Zephyr@feddit.nl to Selfhosted@lemmy.world – 2 points –

So we're starting a general contractor company and i I'm wondering if anyone else did that and had general advice? Its with someone else that is not really technology savy.

Currently we're using:

  • WordPress for website
  • OpenProject for project related task
  • InvoiceNinja for invoice purposes

Any advice and comments would be appreciated!

11

I'm going to being contrarian, as is my bit.

I self-host everything and fully believe everyone else should too.

HOWEVER, if your self hosted shit breaks for say, 3 days, how much money is this going to cost you?

For business stuff you really really should determine what your backup plan for 'Oops shit's dead' is well before shit's dead, and honestly, in some cases, maybe it makes more sense not to host everything and have a couple of things that would wreck your business provided by a SaaS company that has a SLA, and on-call engineers, and all that good shit.

Just a thought to keep in mind, I suppose.

Get someone with strong IT knowledge.

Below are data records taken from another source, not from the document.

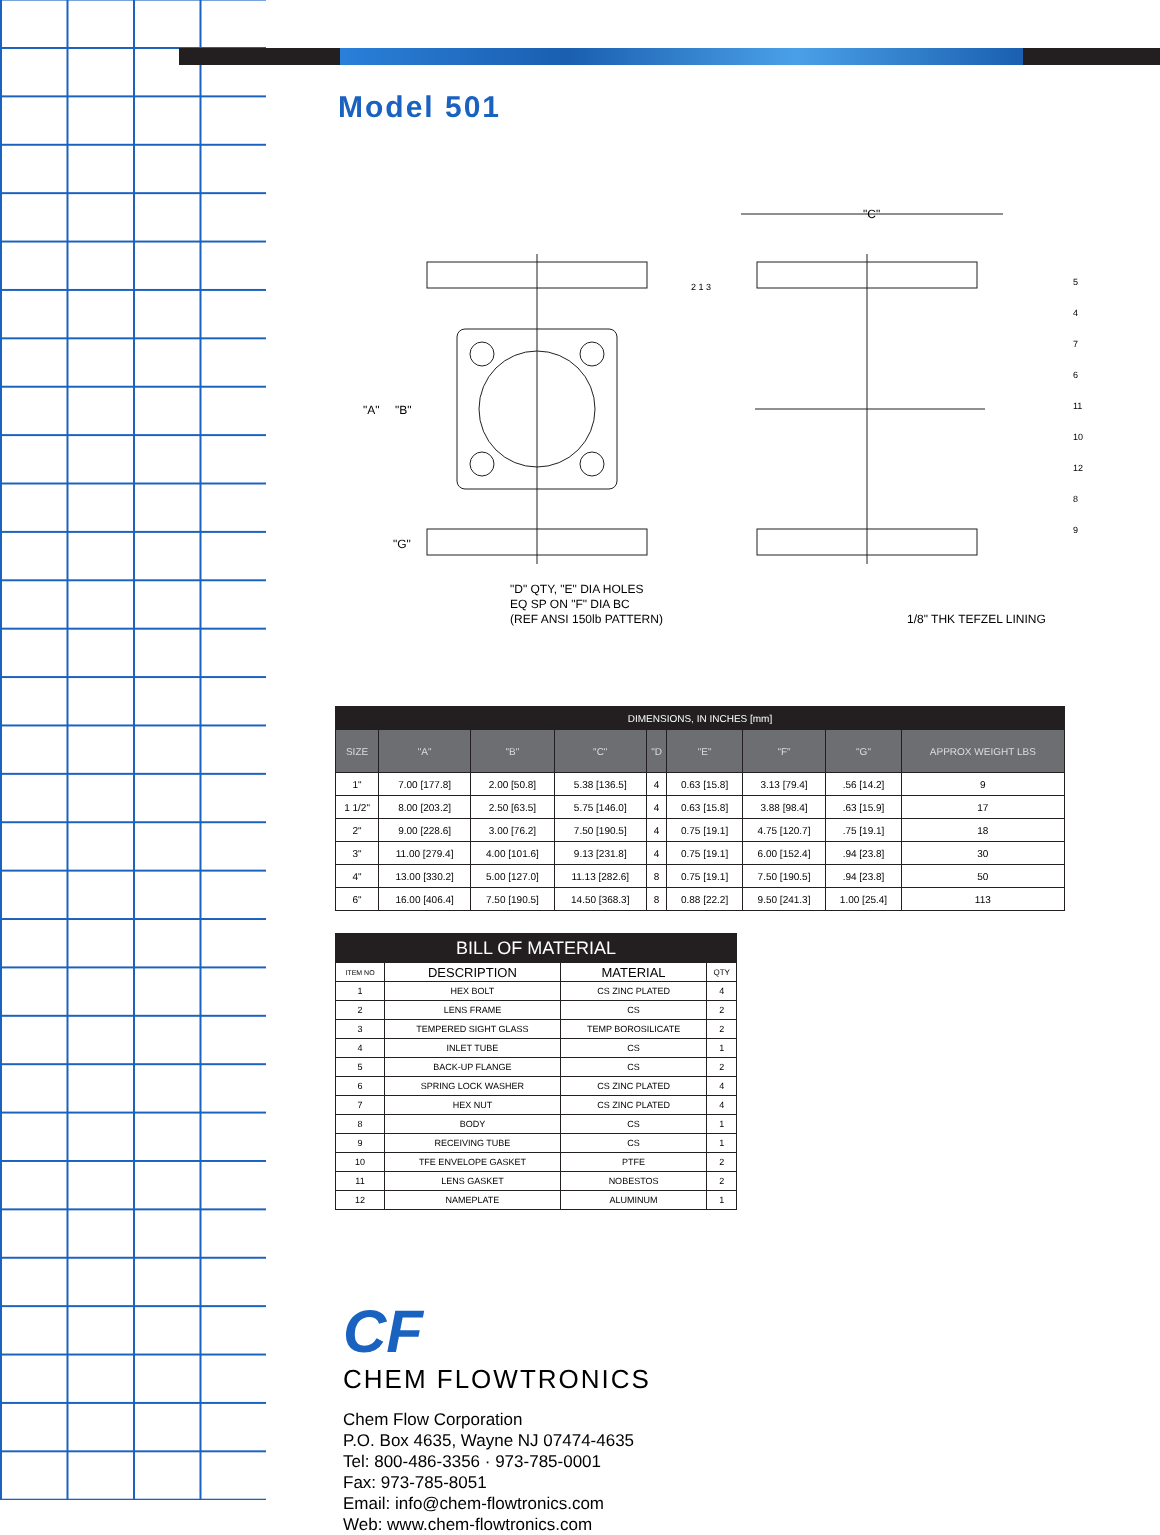Model 501
"A"
"B"
"G"
"C"
"D" QTY, "E" DIA HOLES
EQ SP ON "F" DIA BC
(REF ANSI 150lb PATTERN)
1/8" THK TEFZEL LINING
2 1 3
5 4 7 6 11 10 12 8 9
| DIMENSIONS, IN INCHES [mm] | | | | | | | | |
| SIZE | "A" | "B" | "C" | "D | "E" | "F" | "G" | APPROX WEIGHT LBS |
| 1" | 7.00 [177.8] | 2.00 [50.8] | 5.38 [136.5] | 4 | 0.63 [15.8] | 3.13 [79.4] | .56 [14.2] | 9 |
| 1 1/2" | 8.00 [203.2] | 2.50 [63.5] | 5.75 [146.0] | 4 | 0.63 [15.8] | 3.88 [98.4] | .63 [15.9] | 17 |
| 2" | 9.00 [228.6] | 3.00 [76.2] | 7.50 [190.5] | 4 | 0.75 [19.1] | 4.75 [120.7] | .75 [19.1] | 18 |
| 3" | 11.00 [279.4] | 4.00 [101.6] | 9.13 [231.8] | 4 | 0.75 [19.1] | 6.00 [152.4] | .94 [23.8] | 30 |
| 4" | 13.00 [330.2] | 5.00 [127.0] | 11.13 [282.6] | 8 | 0.75 [19.1] | 7.50 [190.5] | .94 [23.8] | 50 |
| 6" | 16.00 [406.4] | 7.50 [190.5] | 14.50 [368.3] | 8 | 0.88 [22.2] | 9.50 [241.3] | 1.00 [25.4] | 113 |
| BILL OF MATERIAL | | | |
| ITEM NO | DESCRIPTION | MATERIAL | QTY |
| 1 | HEX BOLT | CS ZINC PLATED | 4 |
| 2 | LENS FRAME | CS | 2 |
| 3 | TEMPERED SIGHT GLASS | TEMP BOROSILICATE | 2 |
| 4 | INLET TUBE | CS | 1 |
| 5 | BACK-UP FLANGE | CS | 2 |
| 6 | SPRING LOCK WASHER | CS ZINC PLATED | 4 |
| 7 | HEX NUT | CS ZINC PLATED | 4 |
| 8 | BODY | CS | 1 |
| 9 | RECEIVING TUBE | CS | 1 |
| 10 | TFE ENVELOPE GASKET | PTFE | 2 |
| 11 | LENS GASKET | NOBESTOS | 2 |
| 12 | NAMEPLATE | ALUMINUM | 1 |
CF
CHEM FLOWTRONICS
Chem Flow Corporation
P.O. Box 4635, Wayne NJ 07474-4635
Tel: 800-486-3356 · 973-785-0001
Fax: 973-785-8051
Email: info@chem-flowtronics.com
Web: www.chem-flowtronics.com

Don't try to do it yourself as it will backfire.

Acronyms, initialisms, abbreviations, contractions, and other phrases which expand to something larger, that I've seen in this thread:

Fewer Letters More Letters
HTTP Hypertext Transfer Protocol, the Web
VPS Virtual Private Server (opposed to shared hosting)
nginx Popular HTTP server

2 acronyms in this thread; the most compressed thread commented on today has 18 acronyms.

[Thread #954 for this sub, first seen 6th Sep 2024, 05:35] [FAQ] [Full list] [Contact] [Source code]

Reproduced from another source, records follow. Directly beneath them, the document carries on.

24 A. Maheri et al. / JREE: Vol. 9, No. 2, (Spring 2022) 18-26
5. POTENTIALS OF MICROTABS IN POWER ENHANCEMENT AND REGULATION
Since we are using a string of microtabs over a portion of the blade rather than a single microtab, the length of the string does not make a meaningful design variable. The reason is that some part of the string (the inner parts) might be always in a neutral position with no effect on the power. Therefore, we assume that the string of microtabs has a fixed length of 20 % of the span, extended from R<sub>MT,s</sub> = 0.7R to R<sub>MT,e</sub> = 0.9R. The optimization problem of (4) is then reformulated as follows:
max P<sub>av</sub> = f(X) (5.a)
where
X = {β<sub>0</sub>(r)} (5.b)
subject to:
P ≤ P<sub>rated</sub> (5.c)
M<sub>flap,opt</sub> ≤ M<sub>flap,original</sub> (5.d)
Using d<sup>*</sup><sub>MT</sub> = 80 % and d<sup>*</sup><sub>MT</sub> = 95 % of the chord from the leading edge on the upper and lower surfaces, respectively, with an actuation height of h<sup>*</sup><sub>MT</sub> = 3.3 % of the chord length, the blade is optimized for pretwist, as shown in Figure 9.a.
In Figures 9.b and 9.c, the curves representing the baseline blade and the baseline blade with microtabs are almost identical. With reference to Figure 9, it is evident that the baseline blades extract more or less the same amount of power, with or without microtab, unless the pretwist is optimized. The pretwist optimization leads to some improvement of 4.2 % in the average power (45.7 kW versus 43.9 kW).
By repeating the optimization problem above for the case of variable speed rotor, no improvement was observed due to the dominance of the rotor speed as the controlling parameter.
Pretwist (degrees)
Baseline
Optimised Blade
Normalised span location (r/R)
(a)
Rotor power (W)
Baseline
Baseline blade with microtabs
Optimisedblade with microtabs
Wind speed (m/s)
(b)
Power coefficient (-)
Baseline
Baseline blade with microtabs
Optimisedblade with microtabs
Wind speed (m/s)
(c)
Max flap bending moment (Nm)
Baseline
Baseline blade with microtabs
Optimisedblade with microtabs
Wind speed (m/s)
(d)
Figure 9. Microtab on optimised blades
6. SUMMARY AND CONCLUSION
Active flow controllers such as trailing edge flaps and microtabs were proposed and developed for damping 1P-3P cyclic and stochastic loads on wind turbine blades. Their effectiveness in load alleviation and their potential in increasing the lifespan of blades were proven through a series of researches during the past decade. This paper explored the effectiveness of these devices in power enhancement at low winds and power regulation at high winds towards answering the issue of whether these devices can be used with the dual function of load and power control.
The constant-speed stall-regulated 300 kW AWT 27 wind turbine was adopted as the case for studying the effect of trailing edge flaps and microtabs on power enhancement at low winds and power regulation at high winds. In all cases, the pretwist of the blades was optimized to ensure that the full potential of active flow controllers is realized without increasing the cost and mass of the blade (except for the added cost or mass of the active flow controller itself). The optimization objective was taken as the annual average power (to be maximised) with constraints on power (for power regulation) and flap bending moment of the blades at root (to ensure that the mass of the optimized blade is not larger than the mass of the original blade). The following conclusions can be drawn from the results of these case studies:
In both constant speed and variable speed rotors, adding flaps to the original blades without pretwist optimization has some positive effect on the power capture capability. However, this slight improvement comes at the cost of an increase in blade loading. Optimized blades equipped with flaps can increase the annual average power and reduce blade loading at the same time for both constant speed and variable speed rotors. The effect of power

I can recommend some stuff I've been using myself :

  • Dolibarr as an ERP + CRM : requires some work to configure initially. As most (if not all) features are disabled by default, it requires enabling them based on what you need. It also has a marketplace with a bunch of modules you can buy
  • Gitea to manage codebases for customer projects. It can also do CI but I've not looked into it yet
  • Prometheus and its ecosystem (mostly promtail and grafana) for monitoring and alerting
  • docker mail server : makes it quite easy to self host a full mail server. The guides in their doc made it painless for me to configure dmarc/SPF/other stuff that make e-mail notoriously hard to host
  • Cal.com as a self hostable alternative to calendly
  • Authentik for single sign-on and centralized permission management
  • plausible for lightweight analytics
  • a mix of wireguard, iptables and nginx to basically achieve the same as cloudflare proxying and tunnels

I design, deploy and maintain such infrastructures for my own customers, so feel free to DM me with more details about your business if you need help with this

Will you have an infra team to support these apps? If the answer is no, I would self host anything business critical.

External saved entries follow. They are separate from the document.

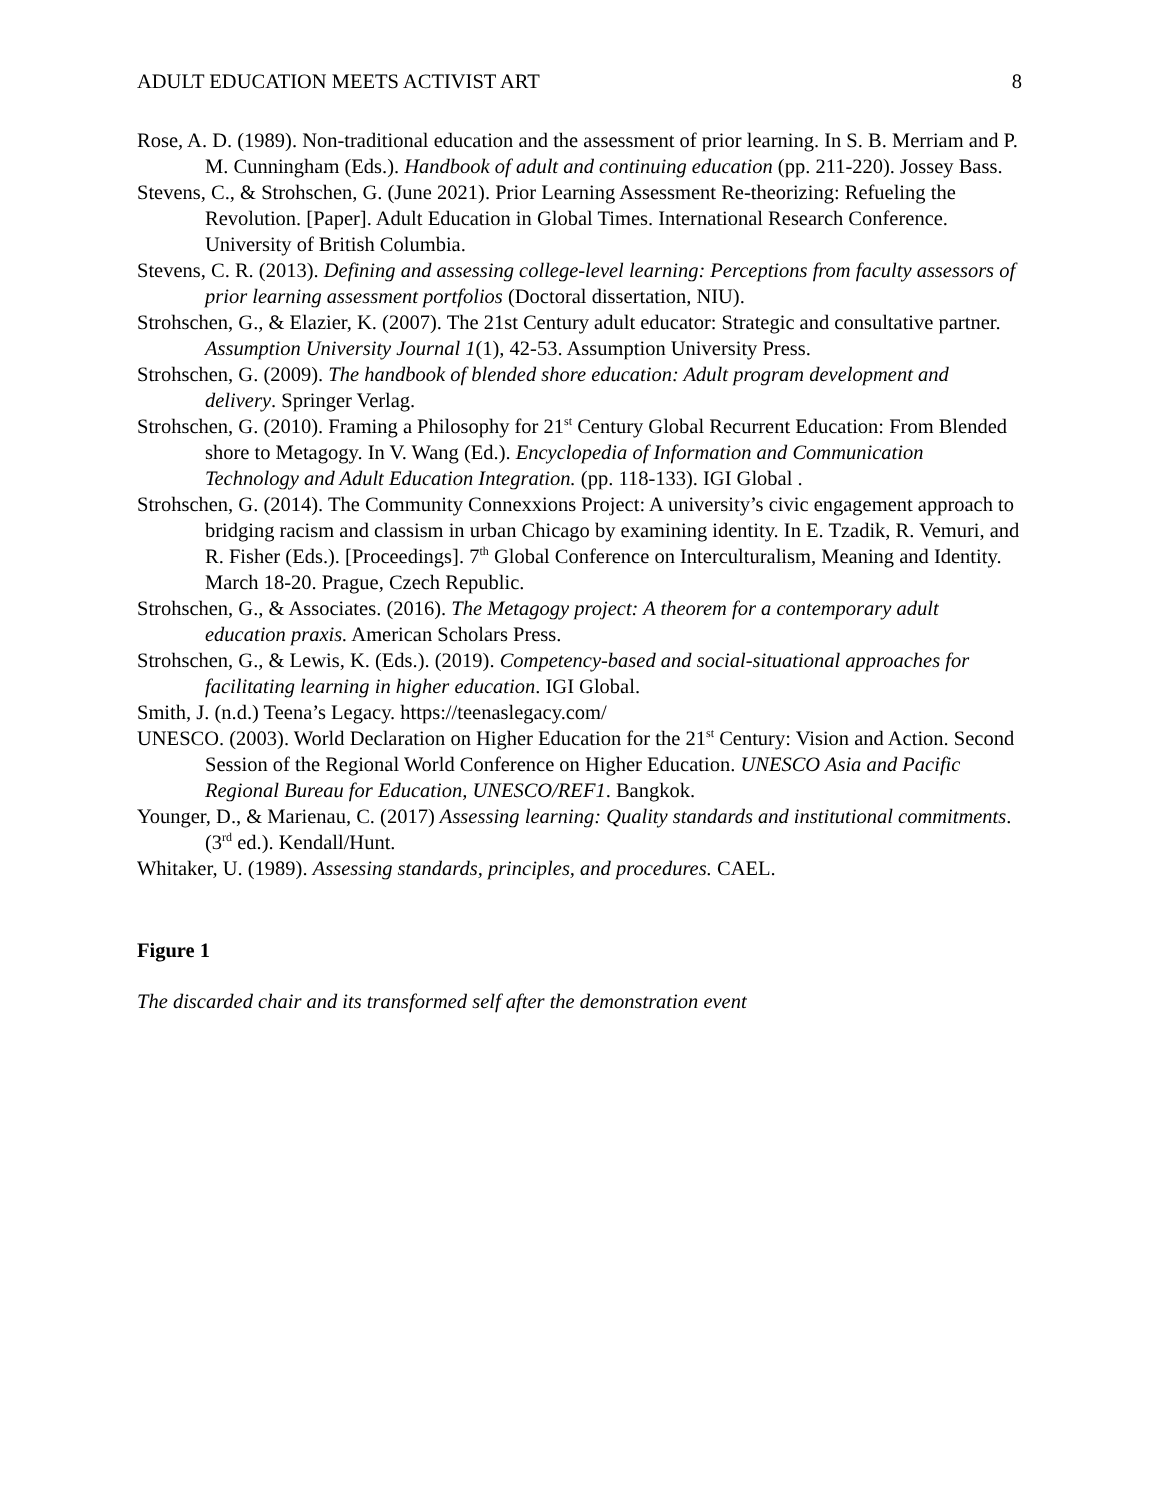ADULT EDUCATION MEETS ACTIVIST ART 8
Rose, A. D. (1989). Non-traditional education and the assessment of prior learning. In S. B. Merriam and P. M. Cunningham (Eds.). Handbook of adult and continuing education (pp. 211-220). Jossey Bass.
Stevens, C., & Strohschen, G. (June 2021). Prior Learning Assessment Re-theorizing: Refueling the Revolution. [Paper]. Adult Education in Global Times. International Research Conference. University of British Columbia.
Stevens, C. R. (2013). Defining and assessing college-level learning: Perceptions from faculty assessors of prior learning assessment portfolios (Doctoral dissertation, NIU).
Strohschen, G., & Elazier, K. (2007). The 21st Century adult educator: Strategic and consultative partner. Assumption University Journal 1(1), 42-53. Assumption University Press.
Strohschen, G. (2009). The handbook of blended shore education: Adult program development and delivery. Springer Verlag.
Strohschen, G. (2010). Framing a Philosophy for 21<sup>st</sup> Century Global Recurrent Education: From Blended shore to Metagogy. In V. Wang (Ed.). Encyclopedia of Information and Communication Technology and Adult Education Integration. (pp. 118-133). IGI Global .
Strohschen, G. (2014). The Community Connexxions Project: A university’s civic engagement approach to bridging racism and classism in urban Chicago by examining identity. In E. Tzadik, R. Vemuri, and R. Fisher (Eds.). [Proceedings]. 7<sup>th</sup> Global Conference on Interculturalism, Meaning and Identity. March 18-20. Prague, Czech Republic.
Strohschen, G., & Associates. (2016). The Metagogy project: A theorem for a contemporary adult education praxis. American Scholars Press.
Strohschen, G., & Lewis, K. (Eds.). (2019). Competency-based and social-situational approaches for facilitating learning in higher education. IGI Global.
Smith, J. (n.d.) Teena’s Legacy. https://teenaslegacy.com/
UNESCO. (2003). World Declaration on Higher Education for the 21<sup>st</sup> Century: Vision and Action. Second Session of the Regional World Conference on Higher Education. UNESCO Asia and Pacific Regional Bureau for Education, UNESCO/REF1. Bangkok.
Younger, D., & Marienau, C. (2017) Assessing learning: Quality standards and institutional commitments. (3<sup>rd</sup> ed.). Kendall/Hunt.
Whitaker, U. (1989). Assessing standards, principles, and procedures. CAEL.
Figure 1
The discarded chair and its transformed self after the demonstration event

A team? For what OP described, all you need is one person

If they aren’t critical to the business, have a blast with it. But when the downed services prevent or distract from the invoiceable work, that is a problem.

At home vs. for work are very different. At home, I self host as much as I can. At work, I use as many managed services as I can. Especially databases.

To each their own I guess, databases are ridiculously expensive when managed and I always self host.